*SUPPLIED MATERIAL*.

╭──

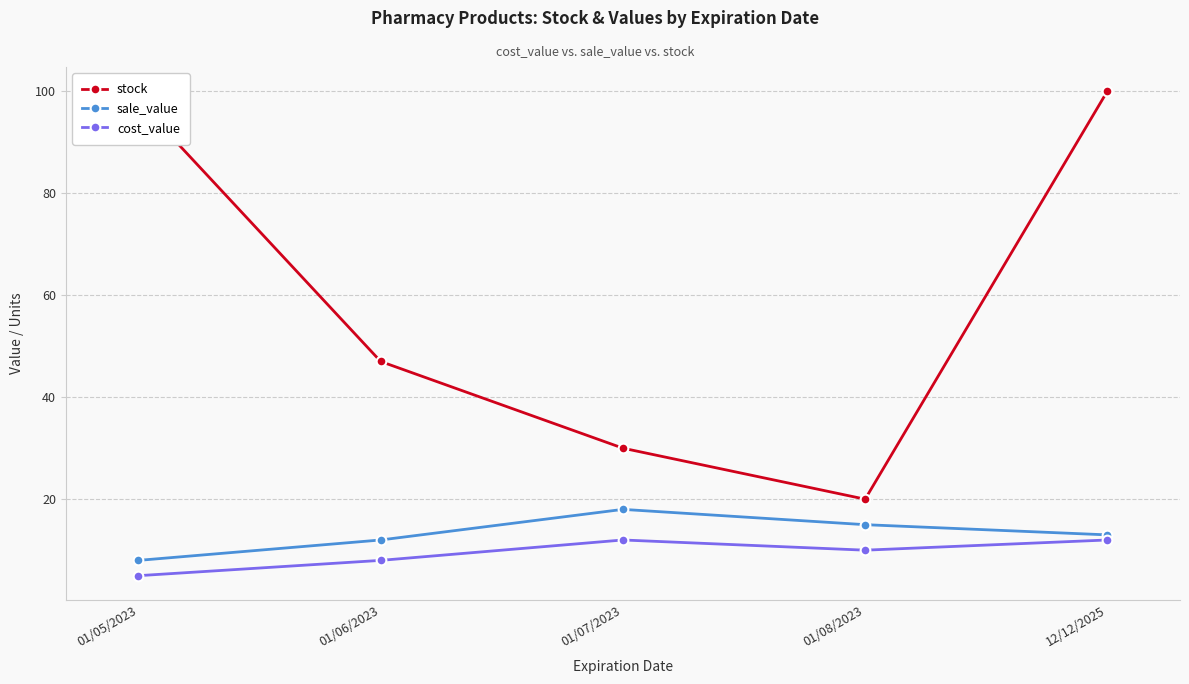

The value of sale_value at 01/06/2023 is 21. True or false?

False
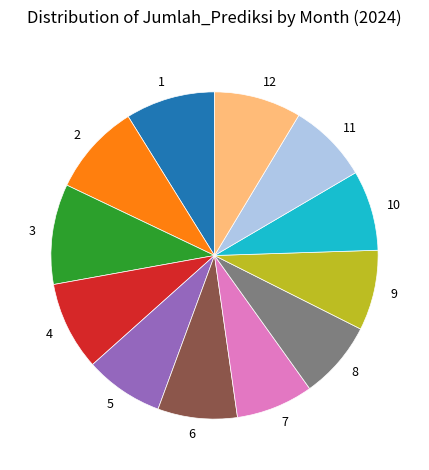

True or false: 11 accounts for 21% of the total.

False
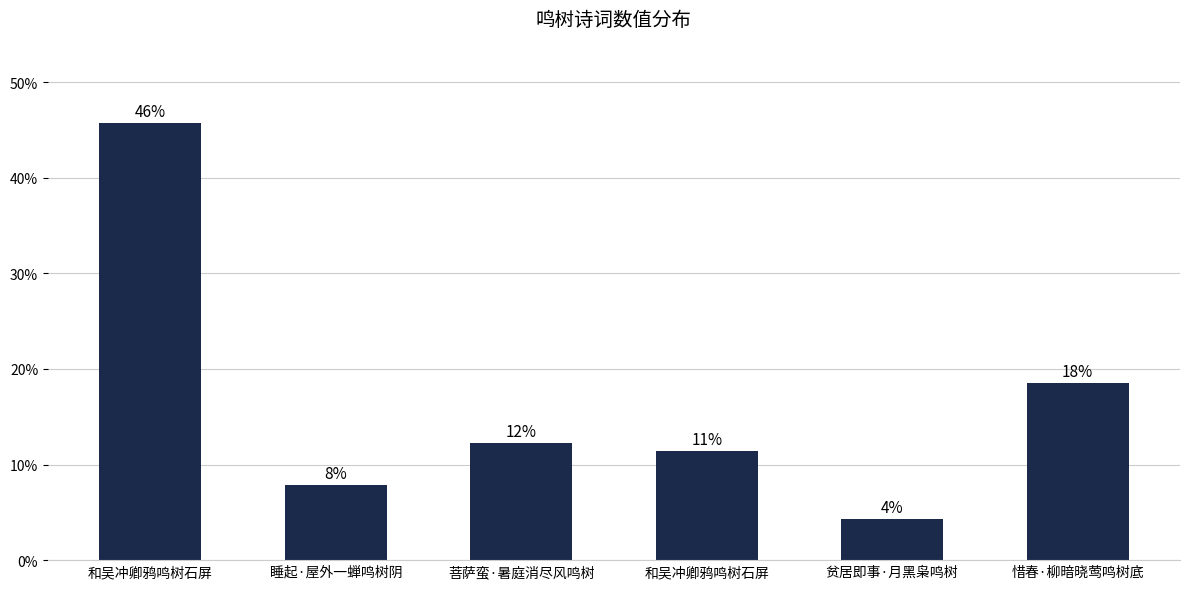

Are the bars horizontal?

No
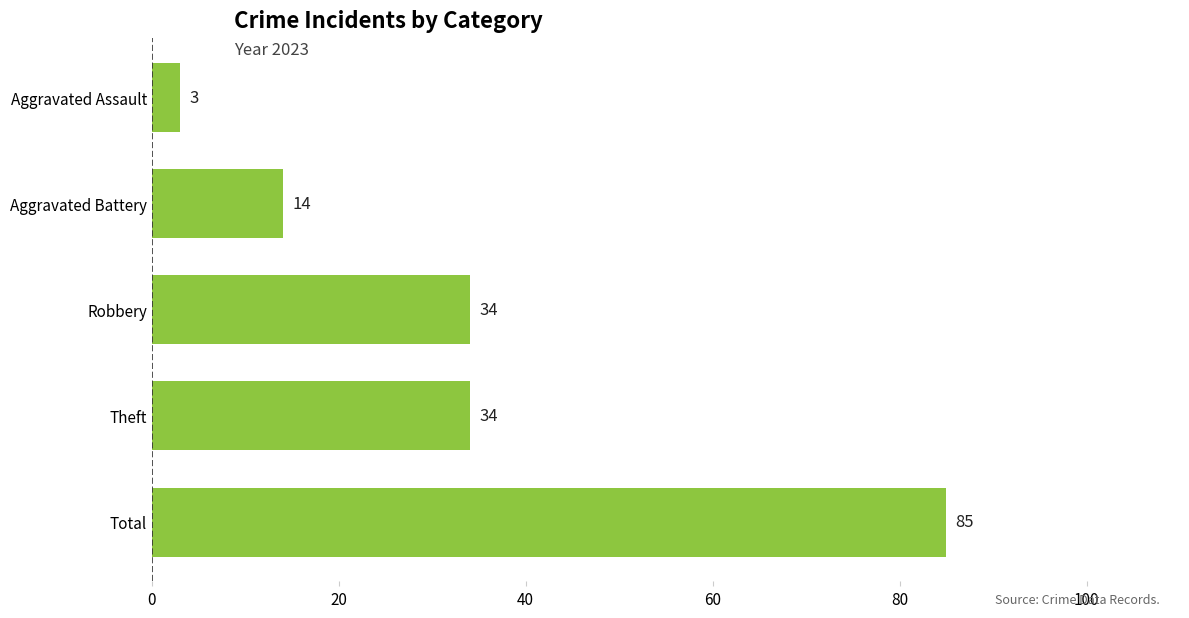

How many values are between 14 and 34?

3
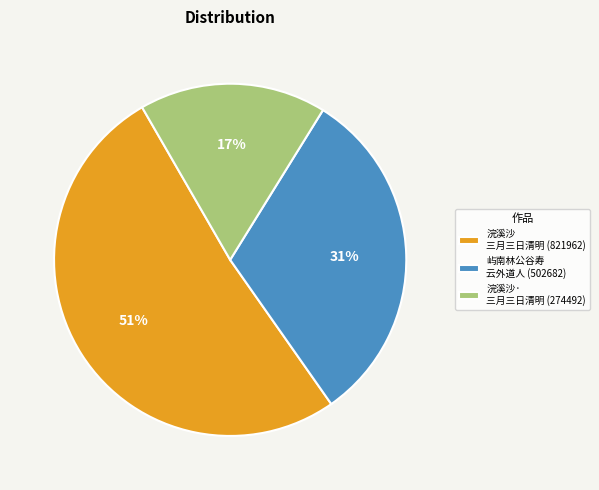

What is the ratio of the value at 浣溪沙· 三月三日清明 (274492) to the value at 浣溪沙 三月三日清明 (821962)?

0.3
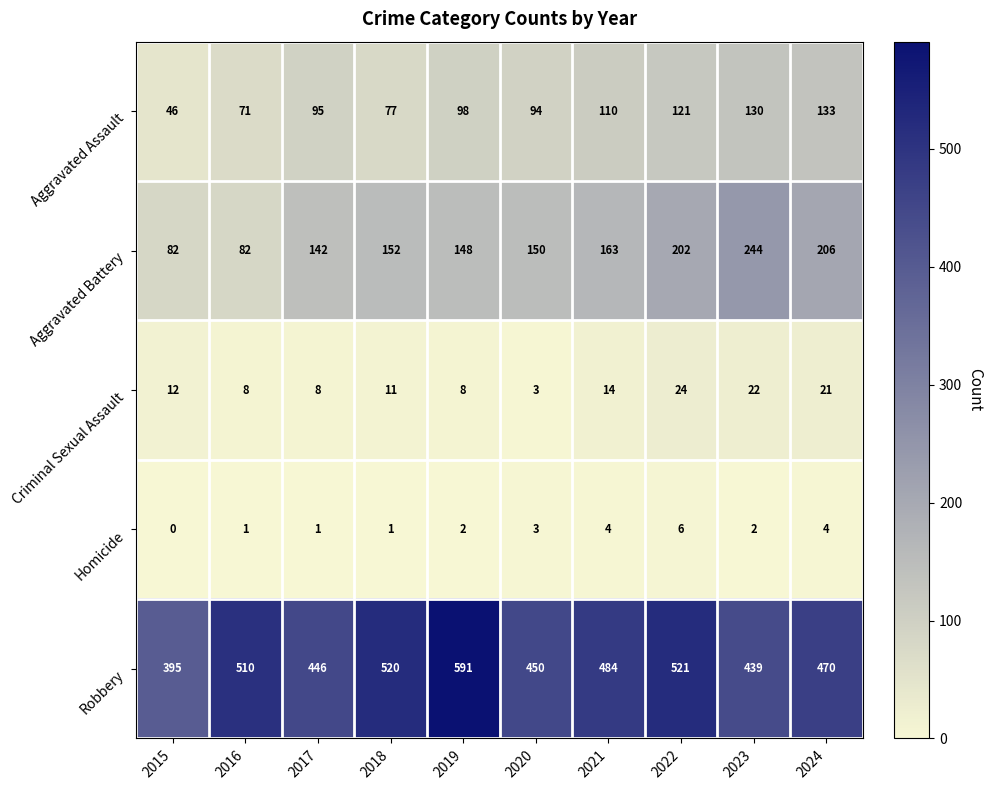

True or false: Aggravated Battery has a value of 124 at 2016.

False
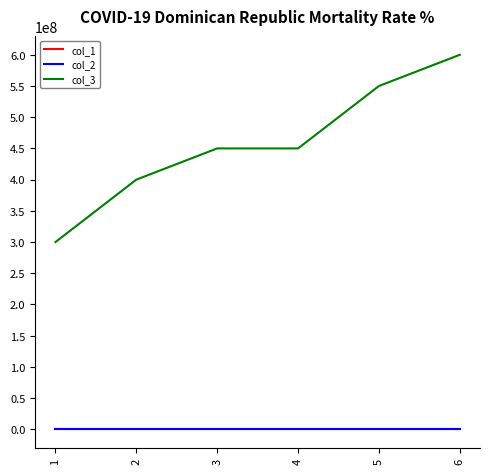

Which series has the widest spread of values?

col_3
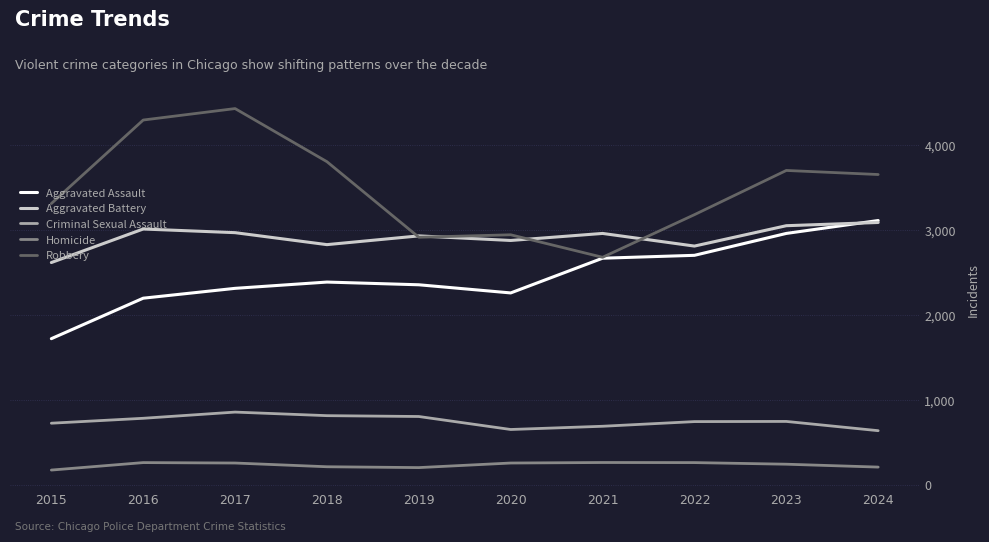

True or false: Aggravated Assault has a value of 2959 at 2023.

True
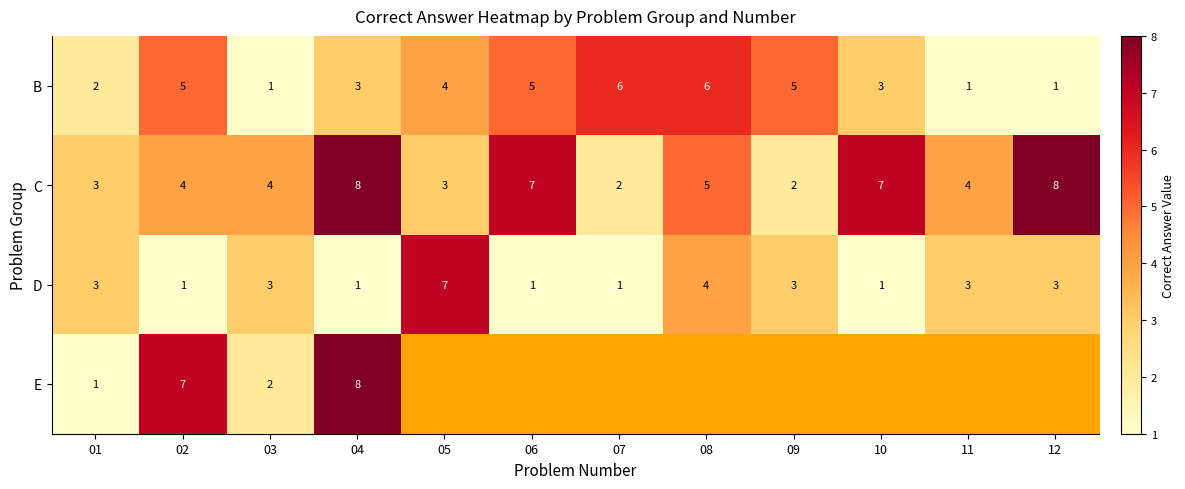

What is the sum of all C values?

57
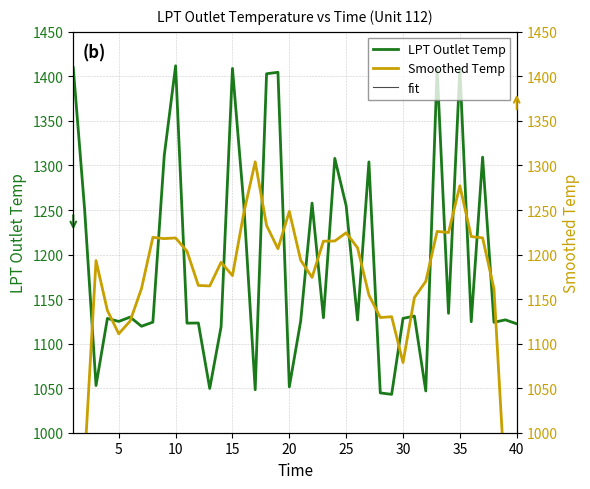

What is the maximum value for LPT Outlet Temp?

1411.9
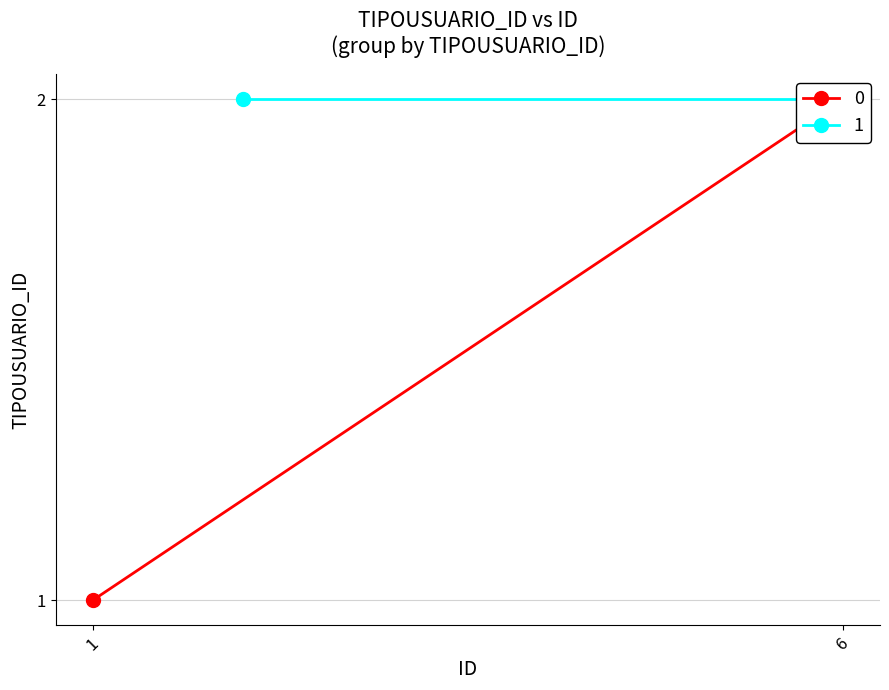

How many data points are less than 2?

1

╰──

*THE PROBLEM*. Extract each line of the data above that contains the string "True", treating uppercase and lowercase letters as distinct.

*FINAL ANSWER*.
The value of sale_value at 01/06/2023 is 21. True or false?
True or false: 11 accounts for 21% of the total.
True or false: Aggravated Battery has a value of 124 at 2016.
True or false: Aggravated Assault has a value of 2959 at 2023.
True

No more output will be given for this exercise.